First and foremost, people are wary of the technology that is building part of the solution
by Raj Mukherjee, Indeed’s senior vice president of product
Before email, before social media, and long before job sites, job seekers had their work cut out for them. Getting hired meant trawling through newspapers, printing off your résumé and rushing to the post office before 5pm. Although recruitment processes have been streamlined in recent years, the job market still has its pitfalls. Sure, things have moved online – CVs land in email inboxes rather than PO boxes – but, when we get down to it, the recruitment process has stayed relatively the same.
It’s something we at Indeed are very aware of, and it’s what keeps us awake at night. How do we fundamentally change the jobseeker experience? Matching people to the right roles – what I like to call the “holy grail of recruiting” – is something that presents major challenges.
First and foremost, people are wary of the technology that is building part of the solution.
Indeed launched in 2004, (and has been in the Australian market since 2013) since then we have accumulated data from more than 2 million CVs in Australia alone, and 21 million company reviews worldwide. And it’s through this data that we’ve come to the realisation that the use of artificial intelligence is a key element in finding that holy grail.
People talk about how AI will consume jobs. This couldn’t be further from the truth. In the next decade or two, AI is going to relieve many people of mundane tasks, and open them up to jobs, or elements of their current roles, that are more interesting and importantly, more fun. For us, AI is the smartest tool at the moment to assist job seekers in securing those interesting and engaging jobs.

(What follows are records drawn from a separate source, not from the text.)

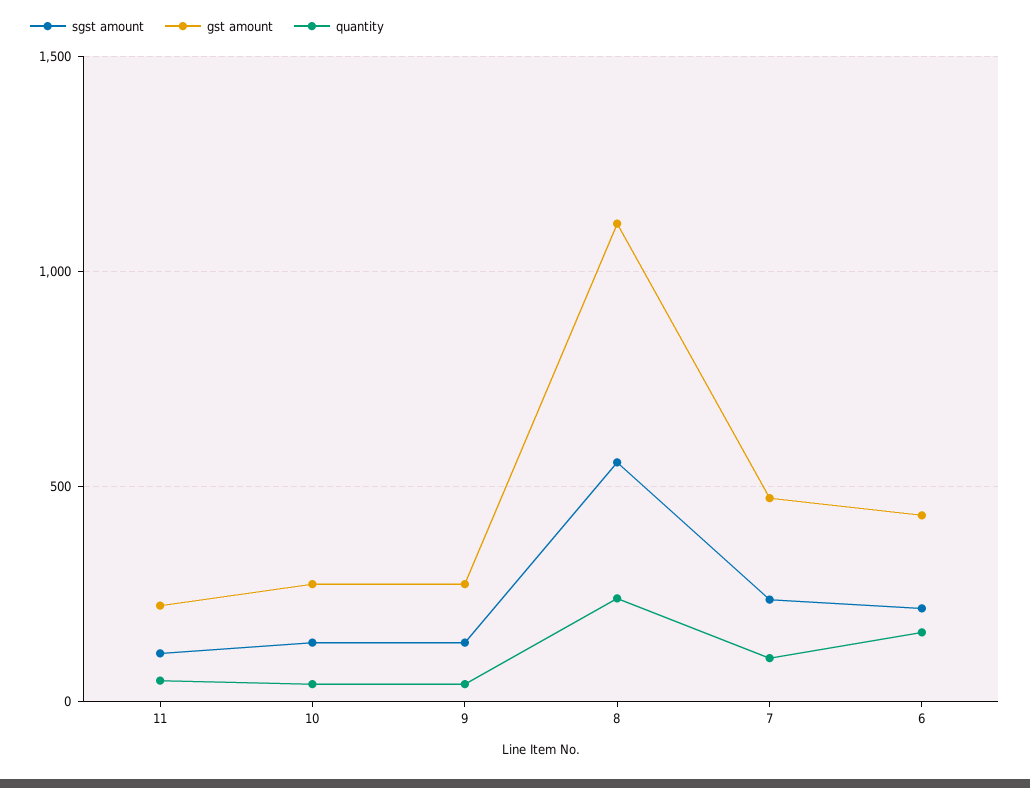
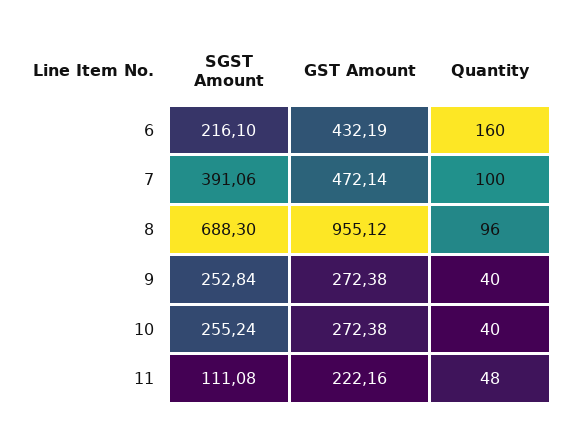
sgst amount, 10: 150 -> 255.24
sgst amount, 9: 150 -> 252.84
sgst amount, 8: 550 -> 688.3
gst amount, 8: 1100 -> 955.12
quantity, 8: 250 -> 96
sgst amount, 7: 250 -> 391.06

We recently ran a survey which found that almost half of jobseekers say the biggest challenge for them is being presented with too many roles, and not necessarily ones that are a good fit. For instance, if you type “Marketing Jobs Australia” into Google, you’ll get more than 98 million results! It’s therefore not hard to see why jobseekers are currently at a huge disadvantage in finding the role best suited to them.
On the other hand, AI can look at millions and millions of resumés in a matter of minutes, learning patterns that make a particular resumé successful for a certain job. This is a huge contrast from the traditional recruitment route, where there is pressure on both sides of the hiring process to get the role filled ASAP. Recruiters will typically spend as little as six seconds scanning a CV to decide whether someone is right for a role. This process means applicants are often up against bias – whether conscious or unconscious – and can be subject to long, pointless checks (for example having to submit university results after a decade of solid experience). Through AI we can instead predict which jobs are a suitable fit for an individual, by extracting information from CVs or job descriptions to personalise search results for job seekers making hiring more inclusive amongst employers. This helps ensure that both job seekers and employers find the best-fit.
Eventually, AI will be embedded in every step of the recruitment process, from recommending the best position to apply for through to when to ask for a raise. Recruiters will also have more time to build human relationships, leaving the monotonous tasks of evaluation and skill fit to machines that can do it better - in a more reputable, fairer fashion.
But AI can’t do all the heavy lifting. While circling adverts with a marker has largely been replaced with sophisticated algorithms and processing techniques, we know AI is not perfect, and there are opportunities to further improve the job seeker experience. Sure, AI can assist in finding the best talent, but a personal connection and affinity will remain the final clincher in the recruitment process.
At the end of the day, when candidates are deciding on the offer, it’s a personal connection that they have experienced during the hiring process that will determine if the role is a good fit for them.
A trifecta of developments has allowed us to suddenly transform an industry that hasn’t changed for many decades, for the better: improved algorithms, more data than ever before (Indeed generates more than 25 terabytes of jobseeker activity data per day around the world), and more computing power thanks to innovations such as cloud computing, all help. However, no matter how data-driven we get, people will continue to struggle to find their dream job without a sense of the people they’ll be working with. We need to harness AI to give us opportunities to further build on those human connections. It’s for this reason that we should look at AI in the hiring process as an opportunity, and not a threat.